Let's analyze the relationship between system load and prices.

In [None]:
# Check if we have both price and system data available
if 'real_price_data' in locals() and 'system_data' in locals():
    # Find the load column
    load_column = next((col for col in system_data.columns if 'load' in col.lower()), None)
    
    if load_column:
        # Align the data by reindexing to a common index
        common_index = real_price_data.index.intersection(system_data.index)
        
        # Create a dataframe with price and load data
        price_load_df = pd.DataFrame({
            'price': real_price_data.loc[common_index, 'price'],
            'load': system_data.loc[common_index, load_column]
        })
        
        # Calculate correlation
        correlation = price_load_df.corr().iloc[0, 1]
        print(f"Correlation between price and load: {correlation:.4f}")
        
        # Create a scatter plot of price vs. load
        fig = go.Figure()
        
        fig.add_trace(go.Scatter(
            x=price_load_df['load'],
            y=price_load_df['price'],
            mode='markers',
            marker=dict(
                size=8,
                color=price_load_df.index.hour,  # Color by hour of day
                colorscale='Viridis',
                colorbar=dict(title='Hour of Day')
            )
        ))
        
        # Add a trend line
        if len(price_load_df) > 1:  # Need at least 2 points for a trend line
            z = np.polyfit(price_load_df['load'], price_load_df['price'], 1)
            p = np.poly1d(z)
            
            x_range = np.linspace(price_load_df['load'].min(), price_load_df['load'].max(), 100)
            fig.add_trace(go.Scatter(
                x=x_range,
                y=p(x_range),
                mode='lines',
                name=f'Trend Line (r={correlation:.2f})',
                line=dict(color='red', dash='dash')
            ))
        
        fig.update_layout(
            title='ERCOT Price vs.
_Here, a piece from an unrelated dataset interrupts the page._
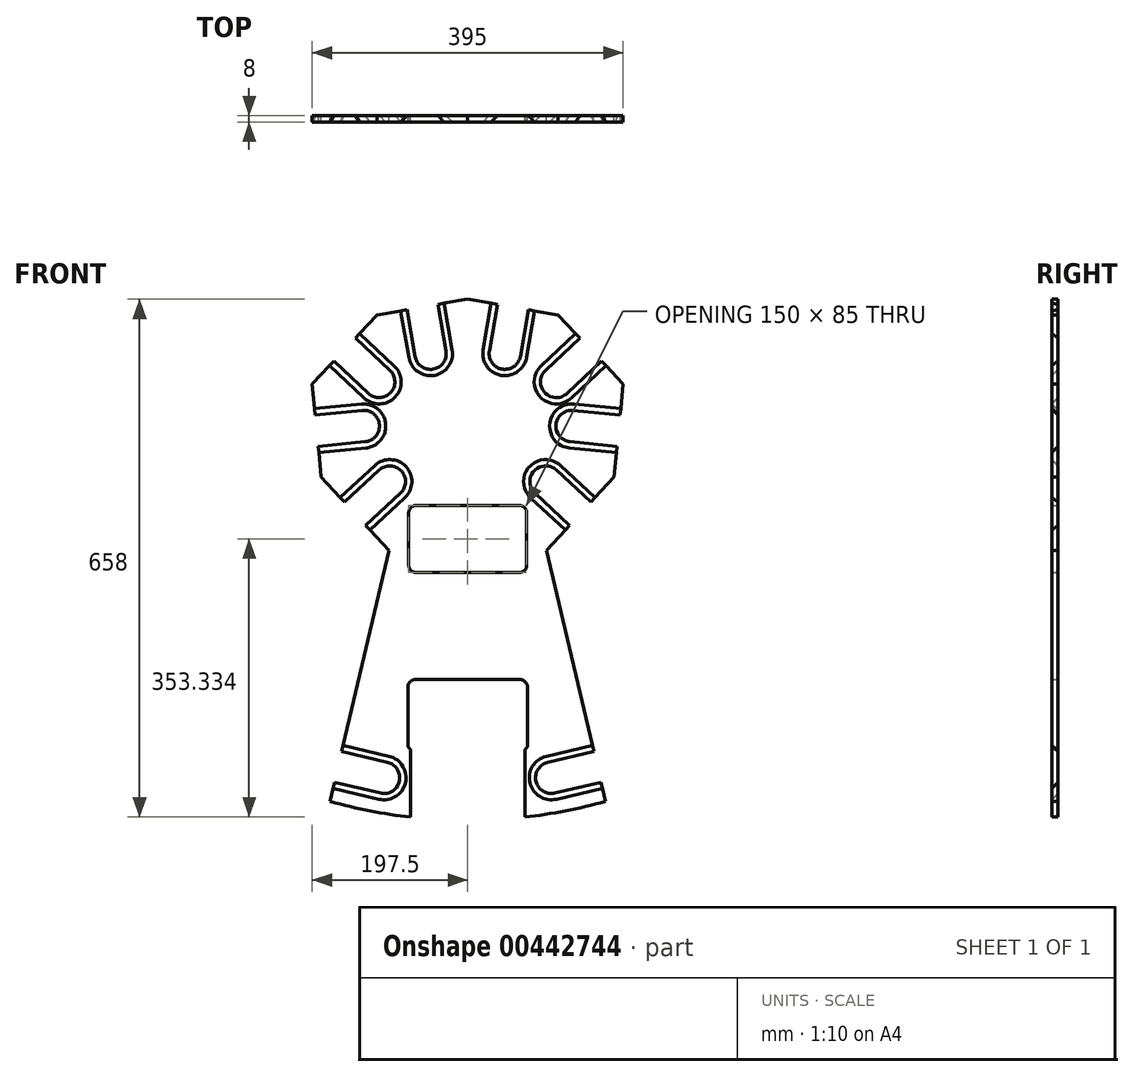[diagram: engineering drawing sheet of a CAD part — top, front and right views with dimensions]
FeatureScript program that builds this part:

System Load',
            xaxis_title='System Load (MW)',
            yaxis_title='Price ($/MWh)',
            height=600,
            width=1000,
            template='plotly_white'
        )
        
        fig.show()
        
        # Plot price and load on dual y-axes
        fig2 = go.Figure()
        
        # Add price trace
        fig2.add_trace(go.Scatter(
            x=price_load_df.index,
            y=price_load_df['price'],
            name='Price ($/MWh)',
            mode='lines',
            line=dict(color='blue', width=2)
        ))
        
        # Add load trace on secondary y-axis
        fig2.add_trace(go.Scatter(
            x=price_load_df.index,
            y=price_load_df['load'],
            name='Load (MW)',
            mode='lines',
            line=dict(color='orange', width=2),
            yaxis='y2'
        ))
        
        # Update layout with dual y-axes
        fig2.update_layout(
            title='ERCOT Price and System Load Over Time',
            xaxis_title='Date',
            yaxis=dict(
                title='Price ($/MWh)',
                titlefont=dict(color='blue'),
                tickfont=dict(color='blue')
            ),
            yaxis2=dict(
                title='Load (MW)',
                titlefont=dict(color='orange'),
                tickfont=dict(color='orange'),
                anchor='x',
                overlaying='y',
                side='right'
            ),
            height=600,
            width=1000,
            template='plotly_white',
            legend=dict(orientation='h', yanchor='bottom', y=1.02, xanchor='right', x=1)
        )
        
        fig2.show()
    else:
        print("No load data available in system data")
else:
    print("Price or system data not available for analysis")

## Conclusion

In this notebook, we've demonstrated how to use the gridstatus library integration to fetch real ERCOT data for price forecasting. The integration allows us to:

1. Fetch real-time and day-ahead price data for various ERCOT nodes
2. Access weather data and other system-wide metrics
3. Analyze the relationship between prices, weather, and system load
4. Visualize the data to gain insights

This integration enhances our forecasting capabilities by providing access to real historical data rather than relying solely on synthetic data generation.